Simon Baron-Cohen

Simon Baron-Cohen is Professor of Developmental Psychopathology at the University of Cambridge and Fellow at Trinity College, Cambridge. He is Director of the Autism Research Centre (ARC) in Cambridge ( He holds degrees in Human Sciences from New College, Oxford, a PhD in Psychology from UCL, and an M.Phil in Clinical Psychology at the Institute of Psychiatry. He held lectureships in both of these departments in London before moving to Cambridge in 1994.

He is author of Mindblindness (MIT Press, 1995), The Essential Difference (Penguin UK/Basic Books, 2003), and Prenatal Testosterone in Mind (MIT Press, 2005). He has edited a number of scholarly anthologies, including Understanding Other Minds (OUP, 1993, 2001), The Maladapted Mind (Erlbaum, 1997) and Synaesthesia (Blackwells, 1997). He has also written books for parents and teachers such as Autism and Asperger Syndrome: The Facts (OUP, 2008), and Teaching children with autism to mind read (Wiley, 1998). He is author of the DVD-ROM Mind Reading: an interactive guide to emotions (Jessica Kingsley Ltd, 2003) and The Transporters (, 2007), an animation for preschool children with autism to help them learn emotion recognition. Both of these were nominated for BAFTA awards.

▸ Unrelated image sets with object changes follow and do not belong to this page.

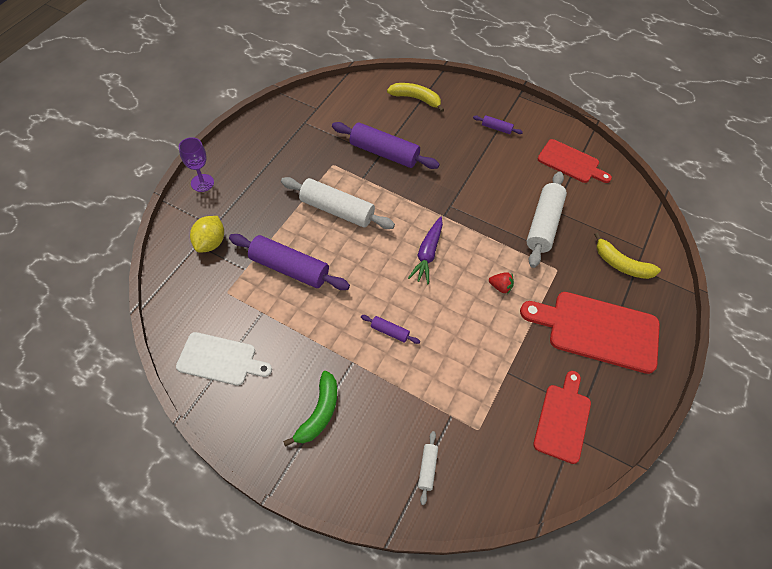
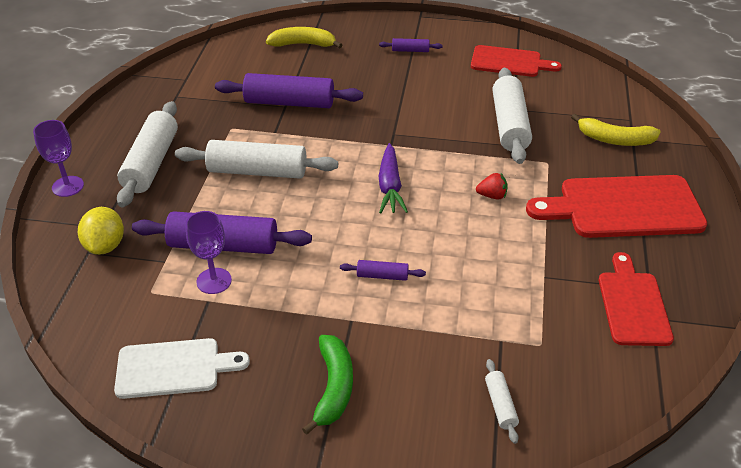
camera: 15 degrees left, 15 degrees down
none -> white rolling pin [117,101,178,207]
none -> purple goblet [186,211,232,294]

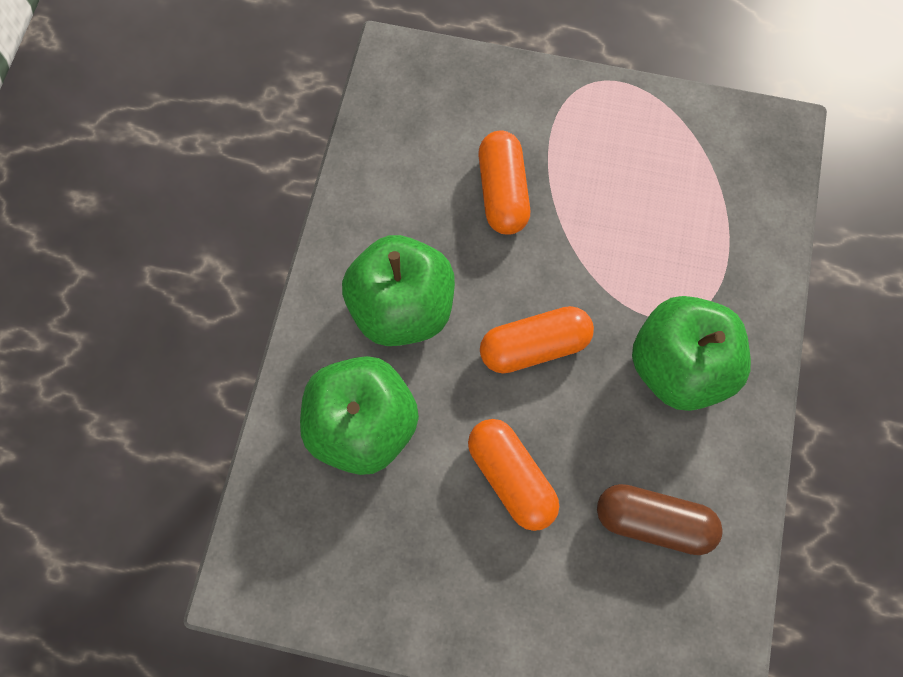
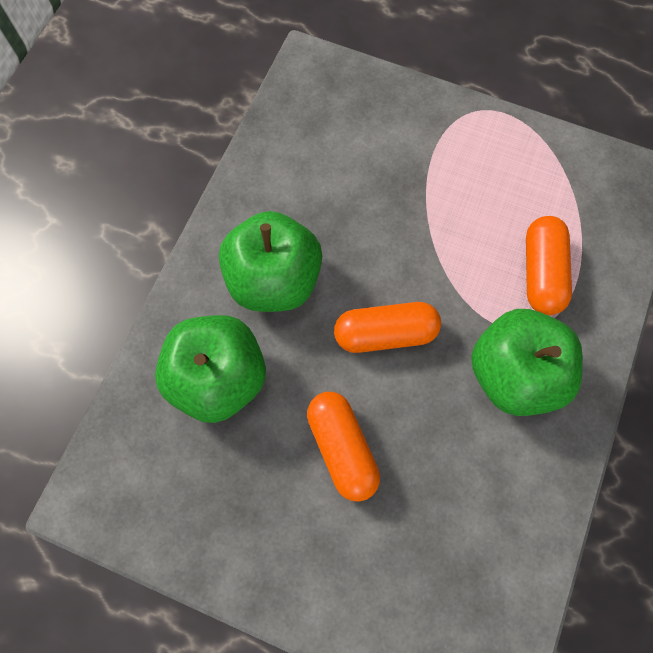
camera: 10 degrees right, 0 degrees up
orange capsule [478,131,530,235] -> orange capsule moved to [526,216,572,315]
brown capsule [597,484,723,555] -> none

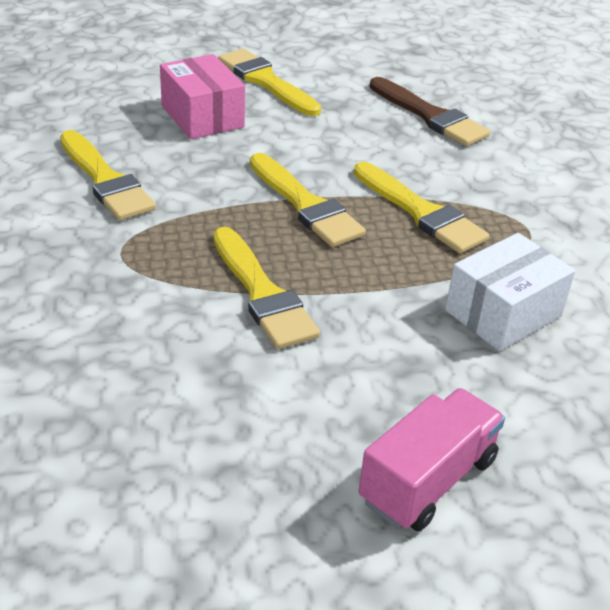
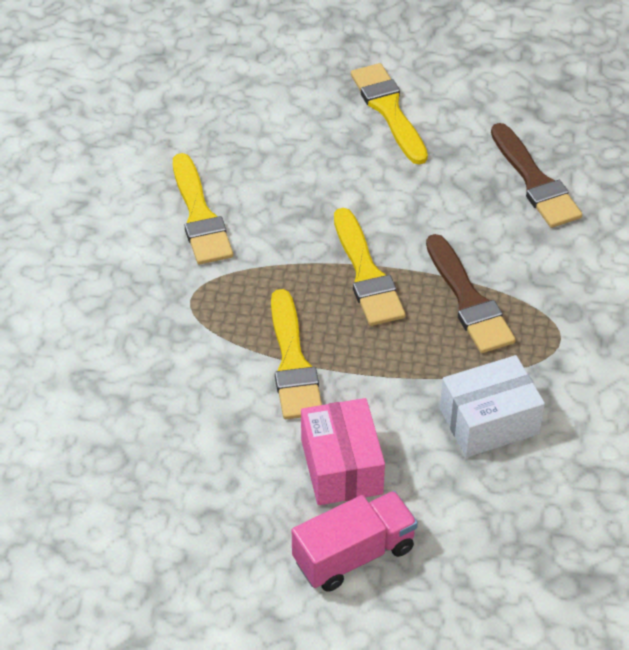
camera: 20 degrees right, 10 degrees up
pink box [160,54,245,139] -> pink box moved to [301,398,385,505]
yellow brush [354,162,489,254] -> brown brush [426,234,516,353]

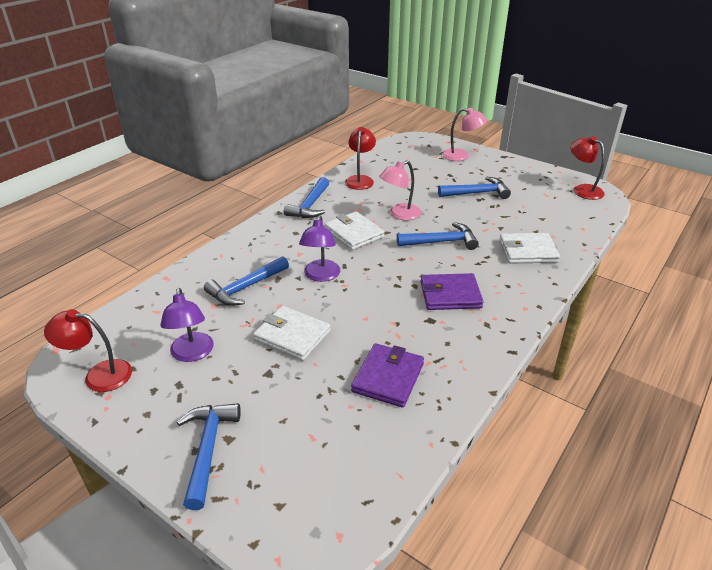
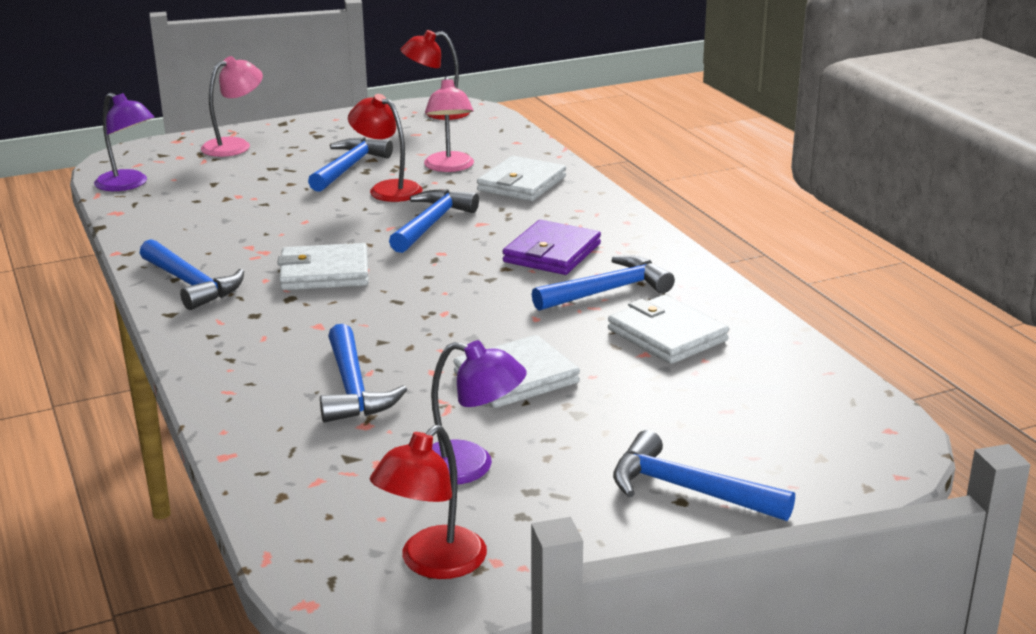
camera: 60 degrees left, 10 degrees down
purple lamp [299,216,340,282] -> purple lamp moved to [94,93,154,191]
red lamp [345,127,376,190] -> red lamp moved to [348,94,423,202]
purple wallet [351,343,424,408] -> white wallet [608,295,729,364]
pink lamp [379,160,422,220] -> pink lamp moved to [424,76,474,172]
none -> blue hammer [531,255,675,311]

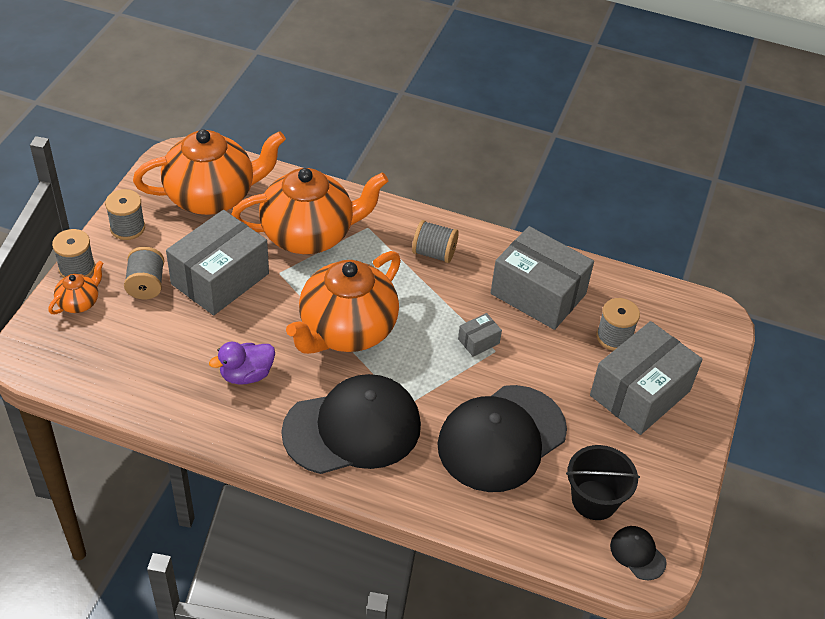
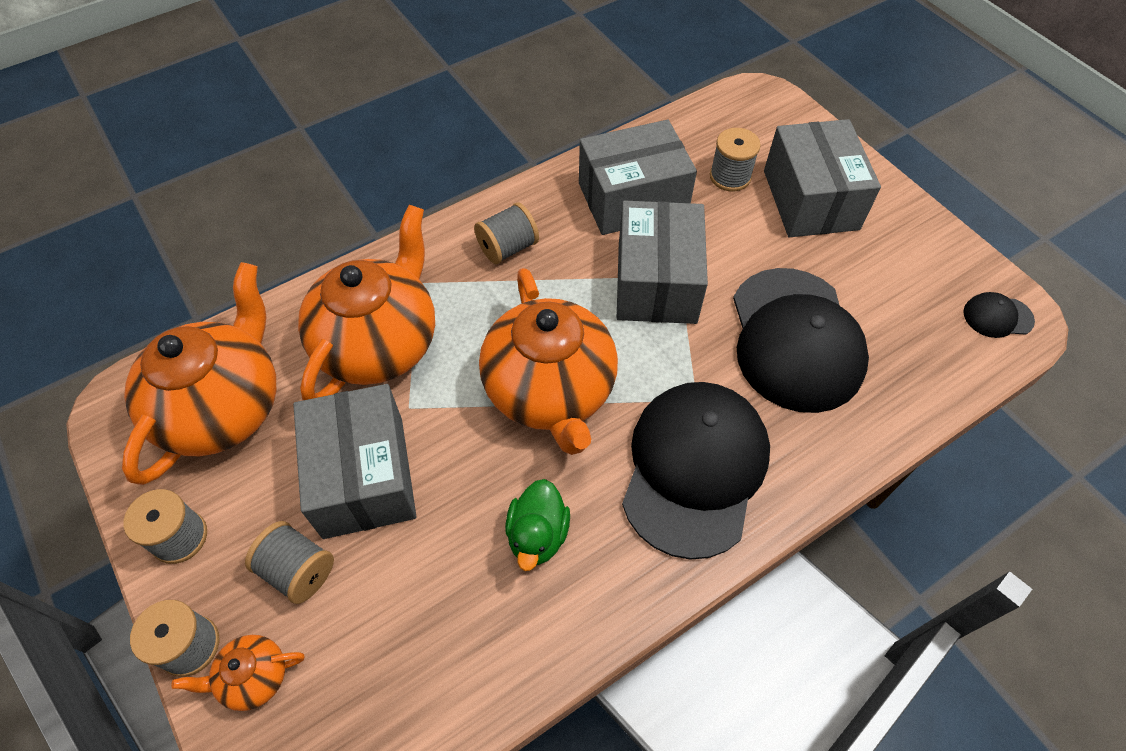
camera: 50 degrees left, 10 degrees up
orange teapot [48,261,104,314] -> orange teapot turned 90 degrees counterclockwise [171,635,304,711]
purple duck [209,342,275,385] -> green duck [505,479,570,571]
grey box [458,313,502,357] -> grey box [617,200,708,324], size x2.40
black bucket [566,445,640,520] -> none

He has been awarded prizes from the American Psychological Association, the British Association for the Advancement of Science (BA), and the British Psychological Society (BPS) for his research into autism. For 2007 he was President of the Psychology Section of the BA, Vice President of the National Autistic Society, and received the 2006 Presidents’ Award for Distinguished Contributions to Psychological Knowledge from the BPS. For 2009 he is Vice President of the International Society for Autism Research (INSAR). He is Patron of several autism and disability charities (Autism Anglia, Red2Blue, Autism Yorkshire, and Speaking Up). He is a Fellow of the BPS, the British Academy, and the Association for Psychological Science, and co-editor in chief of the new journal Molecular Autism. His current research is testing the ‘extreme male brain’ theory of autism at the neural, endocrine and genetic levels.